Hay imágenes que nunca deberían cincelarse en nuestra memoria. Sin embargo suelen ser precisamente esas, las más brutales e imposibles de dibujar con antelación, las que nos abren una brecha justo en mitad de la frente.
La imagen de la foto enmarcada de tu amiga encima de un féretro debería ser siempre una de esas imágenes.
He hecho lo más absurdo del mundo (mentira, porque absurdo no es, aunque parezca que en el ritmo que llevamos no tiene ningún sentido productivo) y he reescuchado el último audio que me enviaste. Le he dado al botón de descargar pensando que, entre cambios de móviles y meses entre medias, no iba a reproducirse. Pero estaba equivocada.
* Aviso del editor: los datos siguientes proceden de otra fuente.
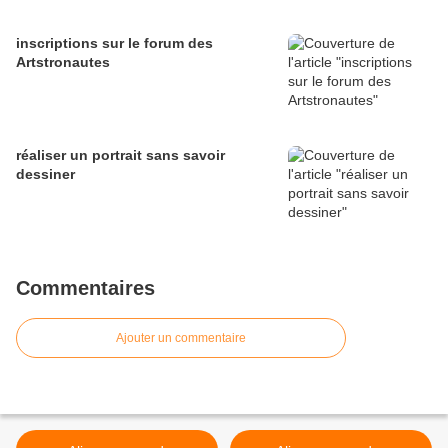
inscriptions sur le forum des
Artstronautes
réaliser un portrait sans savoir
dessiner
Commentaires
Ajouter un commentaire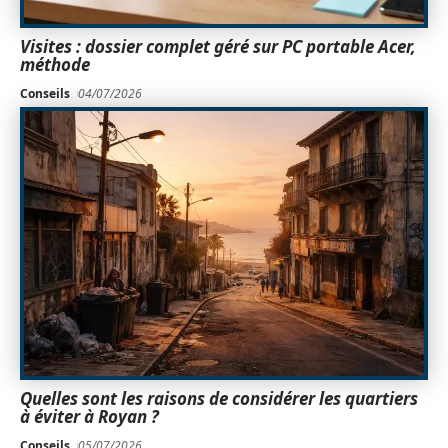
Visites : dossier complet géré sur PC portable Acer,
méthode
Conseils
04/07/2026
Quelles sont les raisons de considérer les quartiers
à éviter à Royan ?
Conseils
05/07/2026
El sonido de tu voz me ha recorrido como un calambre desde la nuca hasta los pies, y en medio segundo me ha invadido el frío.
No puedo creer la cantidad de datos que dejamos suspendidos en el tiempo. No me cabe en la cabeza y nunca somos conscientes de ello. Es normal. Son los mismos datos que ahora me niego a borrar.
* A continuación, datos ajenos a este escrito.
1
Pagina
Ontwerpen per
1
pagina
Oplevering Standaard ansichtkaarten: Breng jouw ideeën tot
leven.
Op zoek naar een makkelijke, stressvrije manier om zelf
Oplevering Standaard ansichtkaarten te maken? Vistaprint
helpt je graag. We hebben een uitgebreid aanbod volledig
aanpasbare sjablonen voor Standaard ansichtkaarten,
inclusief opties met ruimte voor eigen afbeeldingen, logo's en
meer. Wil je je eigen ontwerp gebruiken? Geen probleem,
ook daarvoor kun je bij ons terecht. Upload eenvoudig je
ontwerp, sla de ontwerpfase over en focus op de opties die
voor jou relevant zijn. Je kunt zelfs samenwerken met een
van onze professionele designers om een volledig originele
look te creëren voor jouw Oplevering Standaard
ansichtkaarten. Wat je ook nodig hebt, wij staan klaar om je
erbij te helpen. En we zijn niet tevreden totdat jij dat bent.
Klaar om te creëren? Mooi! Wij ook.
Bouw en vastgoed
Tengo tus rosas secas en el salón. Mis recuerdos de Nueva York no existen sin ti pegada a mi espalda. Hay sitios, espacios físicos que recorro a menudo, en los que las baldosas han cambiado para siempre. Sigo luchando contra la incredulidad cada vez que te pienso, a pesar del agotamiento que supone recordarme a mí misma constantemente que ya no estás y que por eso ahora el mundo siempre es un lugar un poco más triste.